KUTIPAN TEKS -
-=-=-

JAKARTAMU.COM | Al-Tabrasi, dalam tafsirnya, mengemukakan bahwa kata Imam mempunyai makna yang sama dengan khalifah. Hanya saja -katanya lebih lanjut– kata Imam digunakan untuk keteladanan, karena ia terambil dari kata yang mengandung arti “depan” yang berbeda dengan khalifah yang terambil dari kata “belakang”.
Prof Dr M Quraish Shihab dalam bukunya berjudul “Membumikan Al-Quran, Fungsi dan Peran Wahyu dalam Kehidupan Masyarakat” (Mizan, 1996) menjelaskan bahwa ini berarti bahwa kita dapat memperoleh informasi tentang sifat-sifat terpuji dari seorang khalifah dengan menelusuri ayat-ayat yang menggunakan kata Imam.
Dalam Al-Quran, kata Imam terulang sebanyak tujuh kali dengan makna yang berbeda-beda. Namun, kesemuanya bertumpu pada arti “sesuatu yang dituju dan atau diteladani” Arti-arti tersebut adalah:
(a) Pemimpin dalam kebajikan, yaitu pada Al-Baqarah ayat 124 dan Al-Furqan ayat 74.
(b) Kitab amalan manusia, yaitu pada Al-Isra’ ayat 71.
(c) Al-Lawh Al-Mafhuzh, yaitu pada Yasin ayat 12.
(d) Taurat, yaitu pada Hud ayat 17 dan Al-Ahqaf ayat 12.
(e) Jalan yang jelas, yaitu pada Al-Hijr ayat 79.
Dari makna-makna di atas terlihat bahwa hanya dua ayat yang dapat dijadikan rujukan dalam persoalan yang sedang dicari jawabannya ini, yaitu ayat Al-Baqarah 124 yang berbunyi: [tulisan Arab] dan ayat Al-Furqan 74, yang berbunyi: [tulisan Arab].

-=-=-

BLOK DATA -
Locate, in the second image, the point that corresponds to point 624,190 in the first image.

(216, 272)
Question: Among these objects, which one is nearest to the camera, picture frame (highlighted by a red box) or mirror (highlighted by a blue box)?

-=-=-

DAFTAR TUGAS -
• a. Sebutkan seluruh arti kata Imam dalam Al-Quran yang diuraikan dalam teks tentang kata Imam.
• b. Lanjutkan teks tentang kata Imam mulai dari titik berakhirnya.

JAWABAN LATIHAN -
• a. Pemimpin dalam kebajikan, kitab amalan manusia, Al-Lawh Al-Mafhuzh, Taurat, dan jalan yang jelas.

• b.
Ayat yang terakhir ini, sebagaimana terlihat, hanya mengandung permohonan untuk dijadikan Imam (teladan) bagi orang-orang yang bertakwa sehingga tinggal ayat Al-Baqarah yang diharapkan dapat memberikan informasi.
Pada ayat tersebut, Nabi Ibrahim a.s. dijanjikan Allah untuk dijadikan Imam (Inni ja’iluka li al-nas Imama), dan ketika beliau bermohon agar kehormatan ini diperoleh pula oleh anak cucunya, Allah SWT menggarisbawahi suatu syarat, yaitu la yanalu ‘ahdiya al-zhalimin (Janji-Ku ini tidak diperoleh oleh orang-orang yang berlaku aniaya).
Keadilan adalah lawan dari penganiayaan. Dengan demikian, dari ayat di atas dapat ditarik satu sifat, yaitu sifat adil, baik terhadap diri, keluarga, manusia dan lingkungan, maupun terhadap Allah.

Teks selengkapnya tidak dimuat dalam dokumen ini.